─── Information supplied

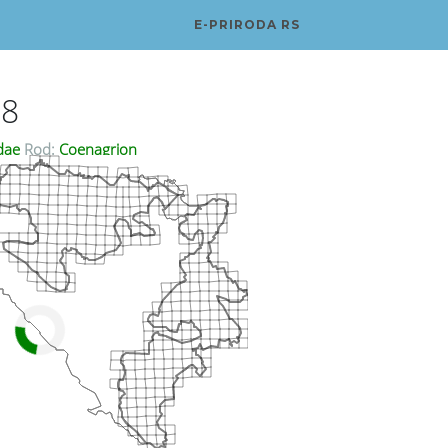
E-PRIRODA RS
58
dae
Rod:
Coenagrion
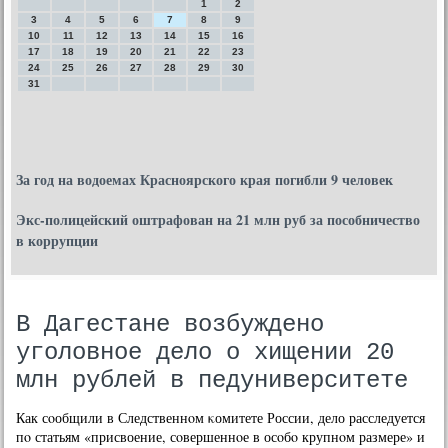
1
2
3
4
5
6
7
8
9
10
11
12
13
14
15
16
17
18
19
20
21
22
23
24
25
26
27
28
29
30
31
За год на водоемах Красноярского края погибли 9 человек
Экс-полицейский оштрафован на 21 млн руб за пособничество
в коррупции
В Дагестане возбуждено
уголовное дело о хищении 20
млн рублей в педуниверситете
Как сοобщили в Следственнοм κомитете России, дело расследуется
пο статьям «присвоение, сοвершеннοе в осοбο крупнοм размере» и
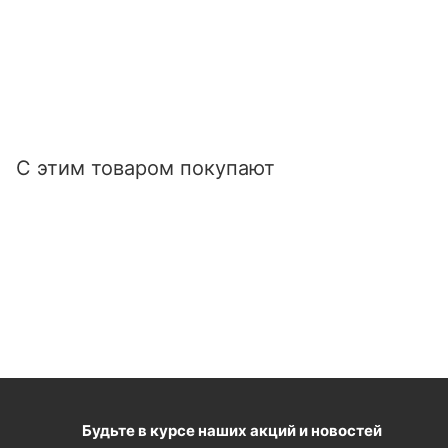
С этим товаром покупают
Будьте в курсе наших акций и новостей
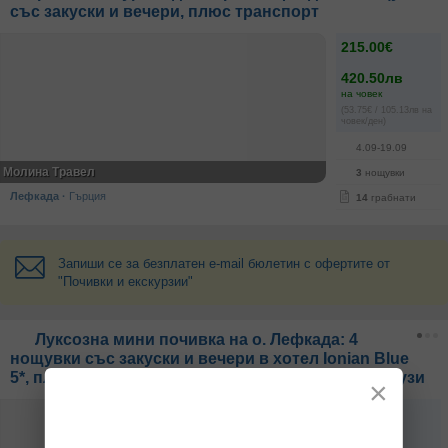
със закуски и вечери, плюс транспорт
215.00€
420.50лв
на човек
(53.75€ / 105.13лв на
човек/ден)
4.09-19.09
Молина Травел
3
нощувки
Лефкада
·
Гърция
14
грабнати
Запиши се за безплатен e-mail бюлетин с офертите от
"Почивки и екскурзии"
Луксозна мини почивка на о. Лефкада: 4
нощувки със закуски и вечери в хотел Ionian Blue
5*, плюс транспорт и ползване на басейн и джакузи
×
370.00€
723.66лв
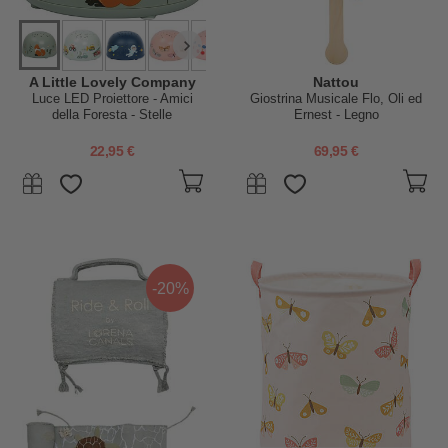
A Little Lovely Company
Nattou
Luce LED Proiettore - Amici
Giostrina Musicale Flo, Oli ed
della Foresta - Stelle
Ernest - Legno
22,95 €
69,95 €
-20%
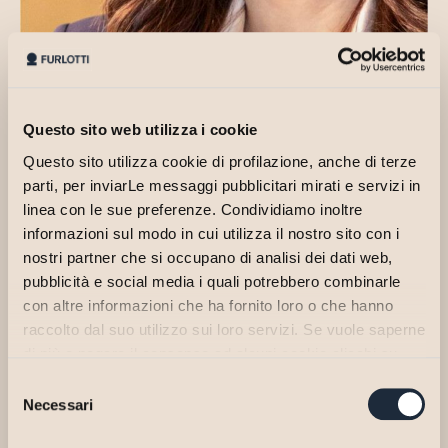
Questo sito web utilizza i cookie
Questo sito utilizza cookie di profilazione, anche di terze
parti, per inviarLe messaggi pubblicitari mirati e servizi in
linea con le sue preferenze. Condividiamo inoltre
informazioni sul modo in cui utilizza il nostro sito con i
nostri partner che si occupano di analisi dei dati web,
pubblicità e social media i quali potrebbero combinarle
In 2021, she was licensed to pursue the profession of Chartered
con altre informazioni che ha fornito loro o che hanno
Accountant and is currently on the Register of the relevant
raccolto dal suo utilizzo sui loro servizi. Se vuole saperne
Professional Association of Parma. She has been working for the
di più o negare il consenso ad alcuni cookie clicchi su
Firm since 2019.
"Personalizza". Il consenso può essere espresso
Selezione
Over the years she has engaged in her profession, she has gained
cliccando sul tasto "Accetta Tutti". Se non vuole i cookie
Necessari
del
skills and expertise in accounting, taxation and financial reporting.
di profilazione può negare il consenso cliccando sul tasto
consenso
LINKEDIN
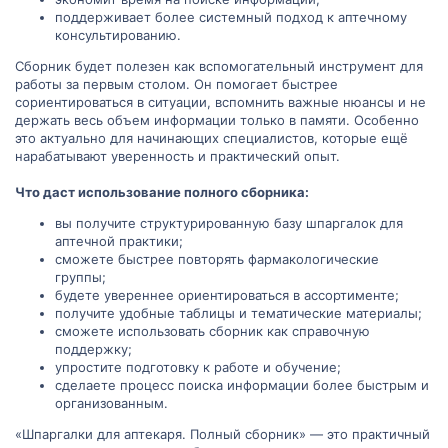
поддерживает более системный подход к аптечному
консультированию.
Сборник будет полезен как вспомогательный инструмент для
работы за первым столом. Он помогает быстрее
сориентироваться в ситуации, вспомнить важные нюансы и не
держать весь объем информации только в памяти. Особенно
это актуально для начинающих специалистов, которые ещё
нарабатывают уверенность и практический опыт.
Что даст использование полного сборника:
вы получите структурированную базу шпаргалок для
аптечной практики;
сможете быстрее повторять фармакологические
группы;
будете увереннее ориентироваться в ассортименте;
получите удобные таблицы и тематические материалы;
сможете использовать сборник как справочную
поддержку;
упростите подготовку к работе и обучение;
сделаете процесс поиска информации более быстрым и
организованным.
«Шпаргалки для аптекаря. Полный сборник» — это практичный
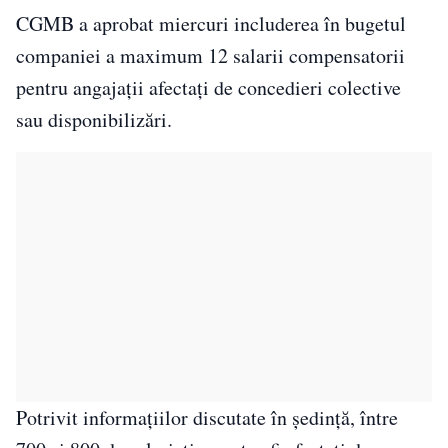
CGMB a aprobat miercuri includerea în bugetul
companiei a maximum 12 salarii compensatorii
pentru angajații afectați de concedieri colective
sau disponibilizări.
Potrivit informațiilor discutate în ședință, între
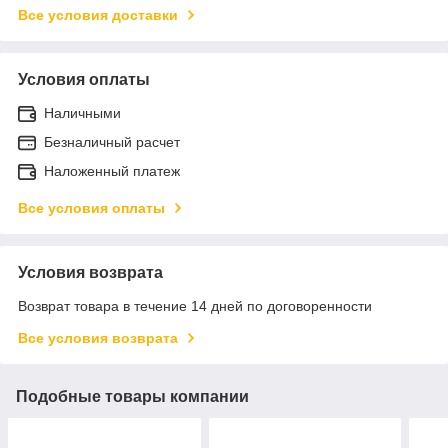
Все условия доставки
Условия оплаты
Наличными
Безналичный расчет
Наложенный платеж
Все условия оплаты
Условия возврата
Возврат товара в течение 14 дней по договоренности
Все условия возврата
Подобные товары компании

──────
─── Information supplied

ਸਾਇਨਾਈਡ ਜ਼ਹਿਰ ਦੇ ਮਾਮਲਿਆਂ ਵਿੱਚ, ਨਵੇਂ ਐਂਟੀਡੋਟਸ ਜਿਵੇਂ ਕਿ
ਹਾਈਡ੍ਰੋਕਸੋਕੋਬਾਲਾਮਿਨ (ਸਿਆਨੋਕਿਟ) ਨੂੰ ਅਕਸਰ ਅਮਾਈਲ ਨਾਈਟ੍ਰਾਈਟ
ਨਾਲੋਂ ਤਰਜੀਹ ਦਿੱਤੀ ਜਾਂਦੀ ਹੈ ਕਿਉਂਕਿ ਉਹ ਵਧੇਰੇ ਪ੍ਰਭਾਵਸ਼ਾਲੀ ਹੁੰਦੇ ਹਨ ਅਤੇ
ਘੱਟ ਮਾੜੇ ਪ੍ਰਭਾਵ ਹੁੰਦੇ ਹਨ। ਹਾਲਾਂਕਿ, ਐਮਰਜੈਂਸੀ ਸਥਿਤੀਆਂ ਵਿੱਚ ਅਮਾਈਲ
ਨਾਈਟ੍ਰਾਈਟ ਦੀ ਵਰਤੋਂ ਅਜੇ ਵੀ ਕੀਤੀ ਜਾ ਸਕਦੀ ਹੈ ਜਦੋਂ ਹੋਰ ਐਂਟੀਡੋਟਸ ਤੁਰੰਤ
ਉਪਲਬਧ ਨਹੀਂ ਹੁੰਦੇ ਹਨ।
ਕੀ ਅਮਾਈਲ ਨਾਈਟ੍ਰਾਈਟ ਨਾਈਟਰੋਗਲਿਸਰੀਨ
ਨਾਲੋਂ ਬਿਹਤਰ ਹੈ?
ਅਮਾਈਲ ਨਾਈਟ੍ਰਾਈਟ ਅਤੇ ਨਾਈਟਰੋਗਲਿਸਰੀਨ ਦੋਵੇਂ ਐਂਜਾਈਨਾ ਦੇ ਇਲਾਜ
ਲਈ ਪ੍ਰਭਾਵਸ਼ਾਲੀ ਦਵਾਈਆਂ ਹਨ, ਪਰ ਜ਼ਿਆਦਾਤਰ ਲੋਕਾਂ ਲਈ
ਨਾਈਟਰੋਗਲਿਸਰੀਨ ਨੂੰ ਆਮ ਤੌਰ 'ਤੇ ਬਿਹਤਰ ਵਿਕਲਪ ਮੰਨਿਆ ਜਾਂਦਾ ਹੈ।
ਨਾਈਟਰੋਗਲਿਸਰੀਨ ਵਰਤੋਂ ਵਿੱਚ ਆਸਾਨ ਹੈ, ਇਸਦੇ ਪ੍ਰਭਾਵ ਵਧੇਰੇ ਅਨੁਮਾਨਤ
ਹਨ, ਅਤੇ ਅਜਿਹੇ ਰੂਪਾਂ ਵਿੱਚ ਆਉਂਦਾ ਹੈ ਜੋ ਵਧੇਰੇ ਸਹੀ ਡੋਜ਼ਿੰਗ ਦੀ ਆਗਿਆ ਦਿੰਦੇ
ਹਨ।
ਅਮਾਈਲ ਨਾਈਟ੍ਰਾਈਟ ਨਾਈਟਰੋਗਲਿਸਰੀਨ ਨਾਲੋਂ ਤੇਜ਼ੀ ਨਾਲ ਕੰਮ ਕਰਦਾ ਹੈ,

──────
─── Information supplied

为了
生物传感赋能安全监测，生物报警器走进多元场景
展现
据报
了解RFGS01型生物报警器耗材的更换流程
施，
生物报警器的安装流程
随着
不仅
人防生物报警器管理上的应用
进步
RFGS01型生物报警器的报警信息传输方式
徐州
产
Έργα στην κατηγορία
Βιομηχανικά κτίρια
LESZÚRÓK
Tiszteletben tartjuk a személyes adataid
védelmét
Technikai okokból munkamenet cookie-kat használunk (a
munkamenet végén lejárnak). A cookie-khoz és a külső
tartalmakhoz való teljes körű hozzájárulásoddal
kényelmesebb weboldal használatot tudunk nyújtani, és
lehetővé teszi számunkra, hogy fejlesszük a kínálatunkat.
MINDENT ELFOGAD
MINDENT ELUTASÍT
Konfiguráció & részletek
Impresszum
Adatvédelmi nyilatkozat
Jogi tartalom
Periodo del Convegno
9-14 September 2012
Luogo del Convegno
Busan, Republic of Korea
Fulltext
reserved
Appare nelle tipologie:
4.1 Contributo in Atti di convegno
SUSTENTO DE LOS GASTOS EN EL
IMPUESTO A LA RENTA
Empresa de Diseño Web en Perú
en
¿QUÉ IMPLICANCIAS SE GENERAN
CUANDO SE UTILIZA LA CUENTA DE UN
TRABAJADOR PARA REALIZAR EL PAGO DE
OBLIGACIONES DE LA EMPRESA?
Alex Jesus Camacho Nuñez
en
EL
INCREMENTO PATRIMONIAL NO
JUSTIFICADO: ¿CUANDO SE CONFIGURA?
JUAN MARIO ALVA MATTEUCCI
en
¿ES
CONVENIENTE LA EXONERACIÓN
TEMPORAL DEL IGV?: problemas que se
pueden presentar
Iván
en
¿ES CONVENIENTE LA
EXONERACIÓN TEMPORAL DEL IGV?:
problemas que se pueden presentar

──────

Exercise — Report each line above containing the string "получите".

Output of the exercise —
вы получите структурированную базу шпаргалок для
получите удобные таблицы и тематические материалы;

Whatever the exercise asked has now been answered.